Y, sin embargo, vale la pena
… en el tema de la familia no se trata únicamente
de una determinada forma social, sino de la cuestión del hombre mismo; de la
cuestión sobre qué es el hombre y sobre lo que es preciso hacer para ser
hombres del modo justo (Benedicto XVI)
Era yo seminarista
cuando, uno de esos días de vacaciones, quedé con amigos del colegio. Lo
hacíamos de vez en cuando y siempre hablábamos de los temas más variados. En
una de esas conversaciones, como solía ser costumbre, salieron a relucir cuestiones
religiosas que daban lugar a intensos debates. En uno de estos, uno de mis
amigos, con cierta vehemencia me dijo: “No hables de libro”. La afirmación me
dejó algo bloqueado, pero me dio que pensar. Y cada vez que tengo que tratar
algún que otro tema, como el de hoy, me acuerdo de la anécdota.
No es fácil hablar
sobre el matrimonio y la familia. Sé que no es una cuestión sencilla y,
seguramente, más de una persona que lea esto se le abran viejas y nuevas
heridas. Cada vez son más las personas que han sufrido una separación
matrimonial. Y todavía no conozco ninguna que no tenga roto el corazón, lo que
demuestra que, en el matrimonio, hombre y mujer son una sola carne.
Alguna vez, cuando
alguien me ha felicitado por ser sacerdote porque, según dicen, hoy en día es
muy difícil, yo siempre pienso lo mismo, más difícil es vivir el matrimonio y
la familia con coherencia humana y cristiana, porque lo tienen todo en contra.
Trabajos imposibles de conciliar con la vida familiar; leyes que no protegen a
las madres embarazadas; falta una educación en el amor que forme a los jóvenes
en el respeto al propio cuerpo, que les hable de castidad antes y durante el
matrimonio, y un largo etcétera.
Si a esto le
añadimos las dificultades propias del mismo matrimonio, no digamos. La
necesidad de diálogo, es decir, silencio y escucha; respeto por y al otro;
sacrificio de los propios egoísmo y caprichos; paciencia; espera; alegría;
serenidad; comprensión… y aquí también un largo etcétera.
En el matrimonio y
en la familia hay momentos de grandes y pequeñas alegrías, de esperanzas, de
ilusiones, de sueños, de miradas, caricias y abrazos… Y también los hay de dolor,
de tristeza, de sufrimiento...
Y, todo esto, ¿vale
la pena?
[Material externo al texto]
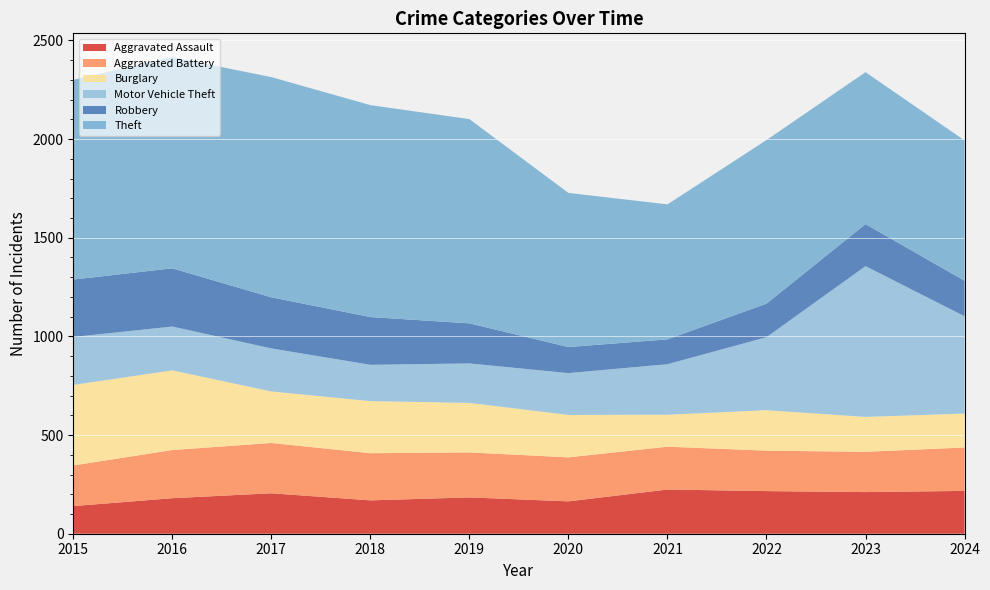

Reading left to right, transcribe all the data shown in this chart.

Aggravated Assault: 140	180	205	169	184	164	224	216	211	217
Aggravated Battery: 206	244	255	239	228	223	217	205	204	220
Burglary: 408	404	261	264	251	215	162	205	177	172
Motor Vehicle Theft: 243	222	218	184	200	212	256	370	764	493
Robbery: 291	295	259	242	203	132	126	170	213	180
Theft: 1012	1070	1116	1074	1035	781	684	829	770	711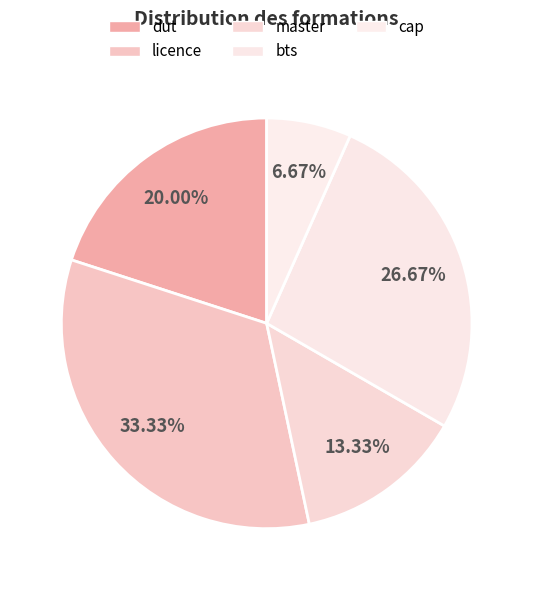

Is it true that bts is 18% of the pie?

False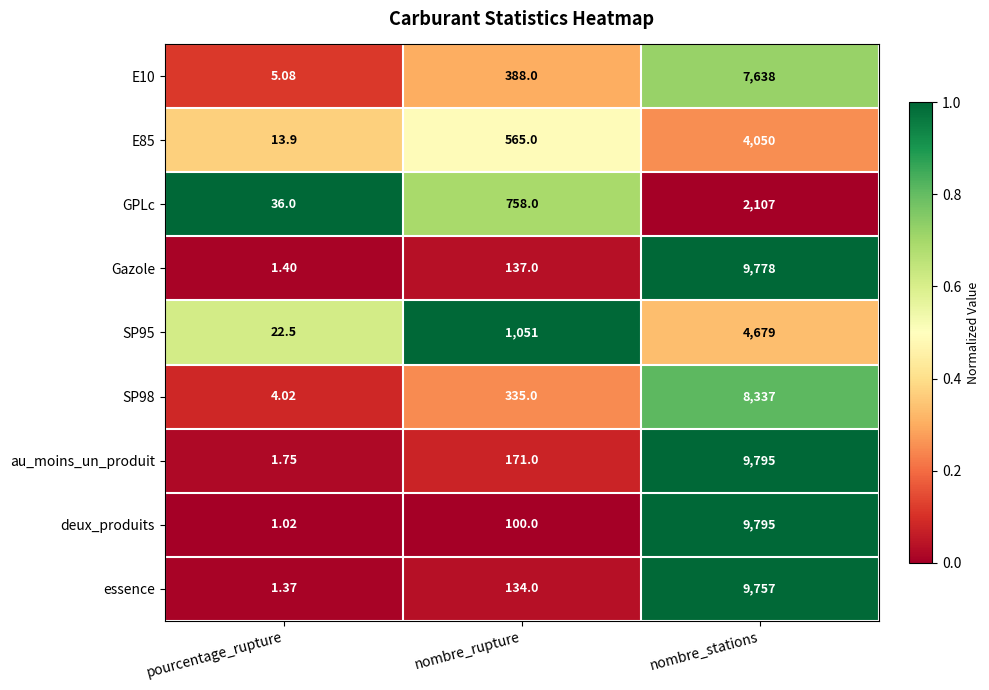

Rank the categories by au_moins_un_produit value from lowest to highest.

pourcentage_rupture, nombre_rupture, nombre_stations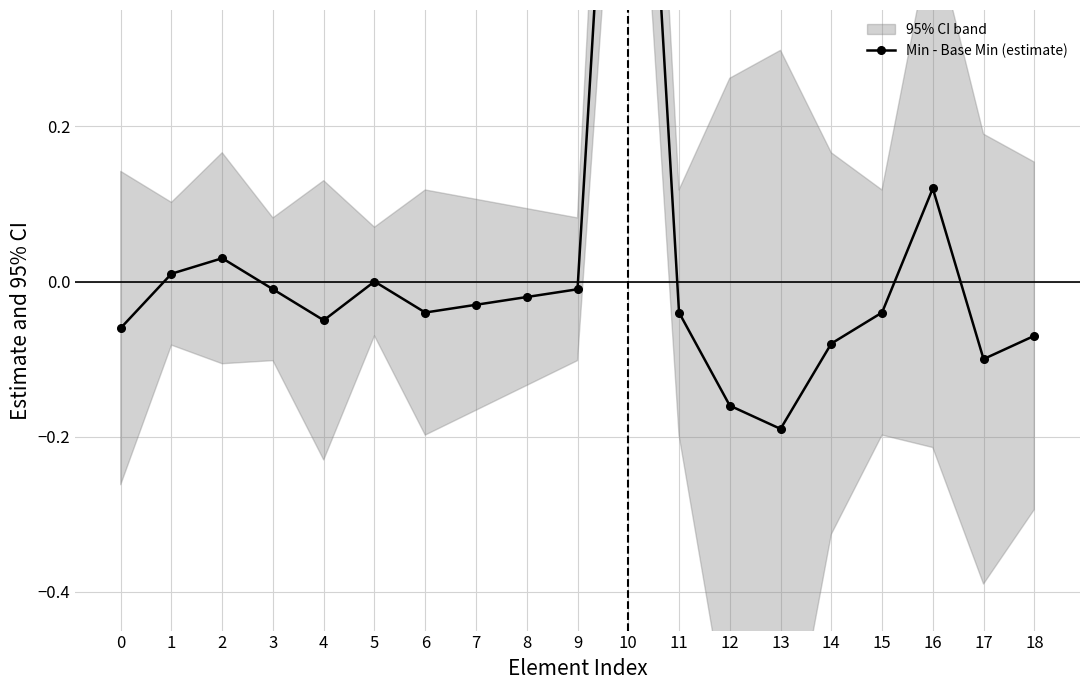

Reading right to left, what are all the values shown in this chart?

-0.1	-0.1	0.1	-0.0	-0.1	-0.2	-0.2	-0.0	1.1	-0.0	-0.0	-0.0	-0.0	0.0	-0.1	-0.0	0.0	0.0	-0.1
Estoy seguro que sí. Vale la pena el amor del hombre y de la mujer en
el matrimonio. Vale la pena la entrega de la vida por la persona amada. Vale la
pena, porque ese amor engendra vida, porque es una historia que se va entretejiendo
con los buenos y malos momentos. Y todos ellos forman un tapiz, con la imagen
de Cristo. Y con Él tenemos a la Sagrada Familia de Nazaret, donde el
matrimonio y la familia pueden encontrar el modelo de la entrega perfecta, del
amor verdadero.
Por misterioso designio de Dios, en ella vivió
escondido largos años el Hijo de Dios: es, pues, el prototipo y ejemplo de
todas las familias cristianas. Aquella familia, única en el mundo, que
transcurrió una existencia anónima y silenciosa en un pequeño pueblo de
Palestina; que fue probada por la pobreza, la persecución y el exilio; que
glorificó a Dios de manera incomparablemente alta y pura, no dejará de ayudar a
las familias cristianas, más aún, a todas las familias del mundo, para que sean
fieles a sus deberes cotidianos, para que sepan soportar las ansias y
tribulaciones de la vida, abriéndose generosamente a las necesidades de los
demás y cumpliendo gozosamente los planes de Dios sobre ellas[1].